Beziehungen und Kommunikation
Wissen über Persönlichkeitstypen verändert die Dynamik in Beziehungen. Nicht, weil Sie sich einen Partner mit dem "richtigen" Typ suchen sollten - dafür gibt die Forschung nichts her. Sondern weil Sie anfangen zu verstehen, warum der andere sich anders verhält als Sie.
Wenn Sie wissen, dass Ihr Partner introvertiert und sehr gewissenhaft ist, nehmen Sie es nicht mehr persönlich, dass er nach der Arbeit eine Stunde Ruhe braucht statt Gespräch. Wenn Sie wissen, dass Ihre Kollegin ein Feeling-Typ (F im MBTI) ist, verstehen Sie, warum sie empfindlich auf direkte Kritik reagiert, selbst wenn diese sachlich war.
Es geht nicht darum, Verhalten zu entschuldigen. Es geht um realistischere Erwartungen an die Menschen um Sie herum.
Häufige Fehler bei der Bestimmung des Persönlichkeitstyps
Eine Sache sollten Sie im Blick behalten: Ihr Persönlichkeitstyp ist keine Ausrede. "Ich bin Introvertierter, deshalb gehe ich nicht in Meetings" zieht nicht. "Ich bin ein T-Typ, deshalb sind mir Emotionen egal" ebenso wenig. Ihr Typ beschreibt natürliche Neigungen, nicht Ihre Grenzen.

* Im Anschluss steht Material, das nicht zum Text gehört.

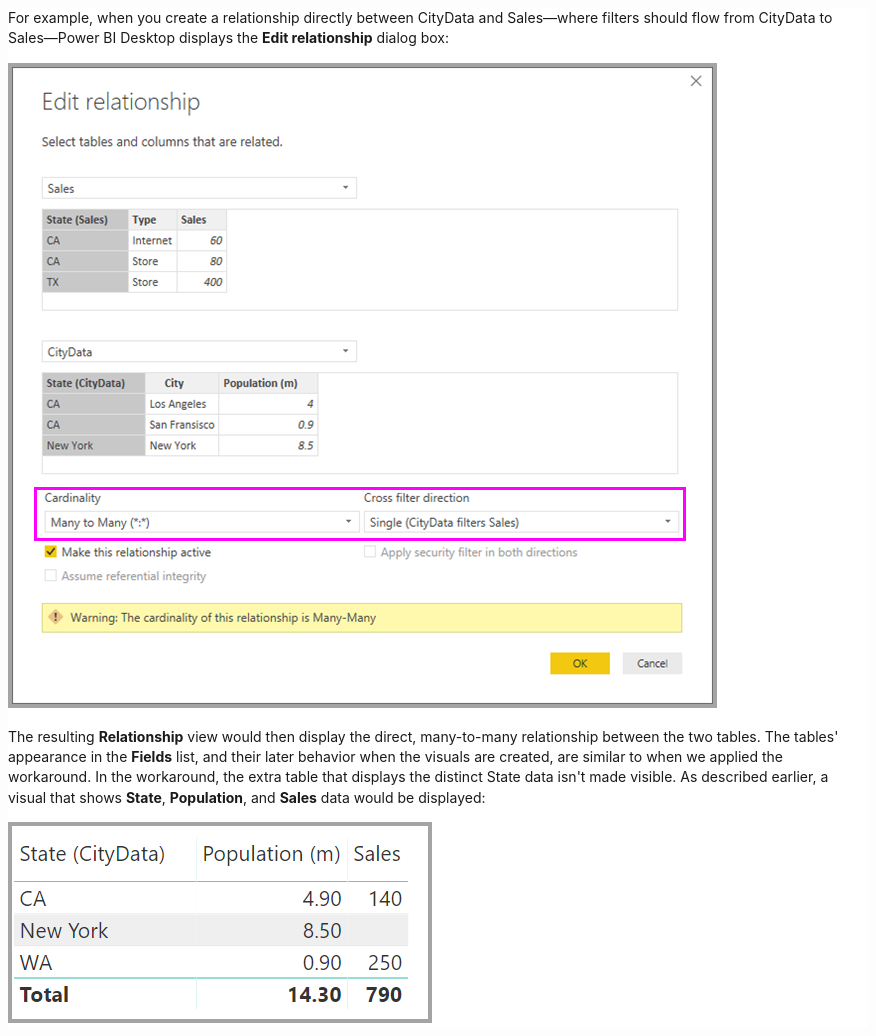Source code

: For example, when you create a relationship directly between CityData and Sales&mdash;where filters should flow from CityData to Sales&mdash;Power BI Desktop displays the **Edit relationship** dialog box:

![Edit relationship dialog box, Power BI Desktop](media/desktop-many-to-many-relationships/many-to-many-relationships_01.png)

The resulting **Relationship** view would then display the direct, many-to-many relationship between the two tables. The tables' appearance in the **Fields** list, and their later behavior when the visuals are created, are similar to when we applied the workaround. In the workaround, the extra table that displays the distinct State data isn't made visible. As described earlier, a visual that shows **State**, **Population**, and **Sales** data would be displayed:

![State, Population, and Sales tables, Power BI Desktop](media/desktop-many-to-many-relationships/many-to-many-relationships_12.png)

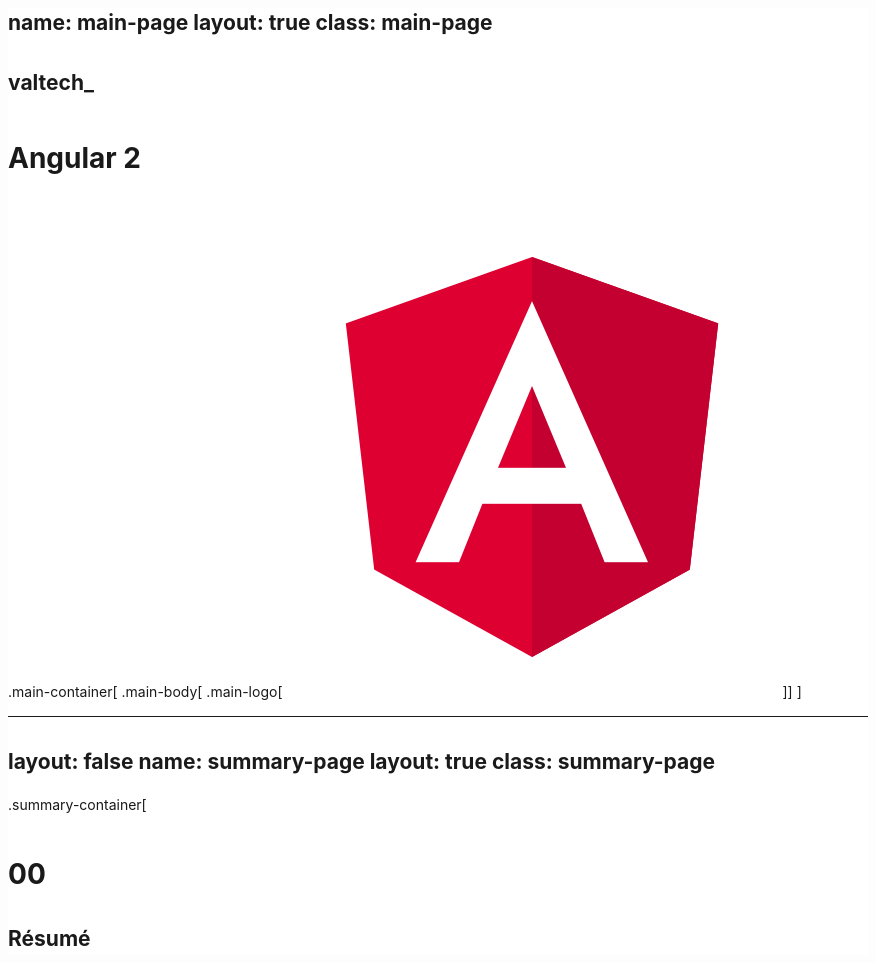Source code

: 
name: main-page
layout: true
class: main-page
---
## valtech_
# Angular 2

.main-container[
.main-body[
.main-logo[![Google logo](images/angular.svg "Angular 2")]]
]

---
layout: false
name: summary-page
layout: true
class: summary-page
---

.summary-container[

# 00
## Résumé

Ein zweiter Klassiker ist, das Ergebnis eines einzigen Tests als endgültiges Urteil zu behandeln. Persönlichkeit ist komplexer als ein Vier-Buchstaben-Code. Machen Sie mehrere Tests aus verschiedenen Systemen. Vergleichen Sie Ihr MBTI-Ergebnis mit den Big Five, schauen Sie sich Ihr RIASEC-Profil an. Erst die Schnittmenge ergibt ein wirklich brauchbares Bild.
Und schließlich: Persönlichkeit verändert sich im Lauf des Lebens. Eine Längsschnittstudie von Brent Roberts und Daniel Mroczek (2008) zeigte, dass Gewissenhaftigkeit und Verträglichkeit mit dem Alter typischerweise zunehmen, während der Neurotizismus abnimmt. Ein Test, den Sie mit achtzehn gemacht haben, muss mit dreißig nicht mehr stimmen. Es lohnt sich, ihn ab und zu zu wiederholen.

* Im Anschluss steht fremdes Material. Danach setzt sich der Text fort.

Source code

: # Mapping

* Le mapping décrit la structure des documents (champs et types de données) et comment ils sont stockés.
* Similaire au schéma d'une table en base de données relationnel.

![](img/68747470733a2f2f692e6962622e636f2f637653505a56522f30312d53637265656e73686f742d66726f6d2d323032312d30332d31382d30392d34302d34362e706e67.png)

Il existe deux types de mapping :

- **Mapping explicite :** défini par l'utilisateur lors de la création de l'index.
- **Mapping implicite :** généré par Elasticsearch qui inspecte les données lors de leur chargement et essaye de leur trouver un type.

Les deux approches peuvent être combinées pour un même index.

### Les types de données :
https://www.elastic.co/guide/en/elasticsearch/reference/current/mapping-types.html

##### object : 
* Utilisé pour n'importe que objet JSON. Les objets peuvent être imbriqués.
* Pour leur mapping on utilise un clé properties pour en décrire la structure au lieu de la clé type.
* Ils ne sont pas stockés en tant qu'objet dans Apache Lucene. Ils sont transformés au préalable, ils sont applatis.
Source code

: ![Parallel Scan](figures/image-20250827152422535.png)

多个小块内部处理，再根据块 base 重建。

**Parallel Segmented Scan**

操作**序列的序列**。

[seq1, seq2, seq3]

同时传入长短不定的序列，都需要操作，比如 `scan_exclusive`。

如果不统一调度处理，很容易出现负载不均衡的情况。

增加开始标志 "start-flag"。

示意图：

Welches System sollten Sie wählen?
Das hängt davon ab, was Sie herausfinden möchten:
| Was Sie brauchen | Passendes System | Warum |
|---|---|---|
| Den eigenen Denkstil verstehen | MBTI | Zugänglich, klare Beschreibungen der 16 Typen |
| Ein wissenschaftlich belastbares Profil | Big Five | Das am besten anerkannte Forschungsmodell |
| Einen passenden Beruf finden | RIASEC | Verbindet Persönlichkeit direkt mit Arbeitsumfeldern |
| Schnelle Orientierung | Temperamente | Einfache, intuitive Einteilung |
Die beste Antwort lautet: Wählen Sie nicht nur eines. Jedes System beleuchtet eine andere Seite Ihrer Persönlichkeit. Der MBTI sagt Ihnen, wie Sie denken. Big Five zeigt, wo Sie auf fünf grundlegenden Skalen stehen. RIASEC verbindet die Persönlichkeit mit konkreten Berufen. Zusammen ergeben sie ein weit vollständigeres Bild als jedes einzelne für sich.
Und das Wichtigste: Kein Test sagt Ihnen, wer Sie sein sollten. Er sagt Ihnen, wer Sie wahrscheinlich sind. Was Sie mit dieser Information anfangen, liegt bei Ihnen.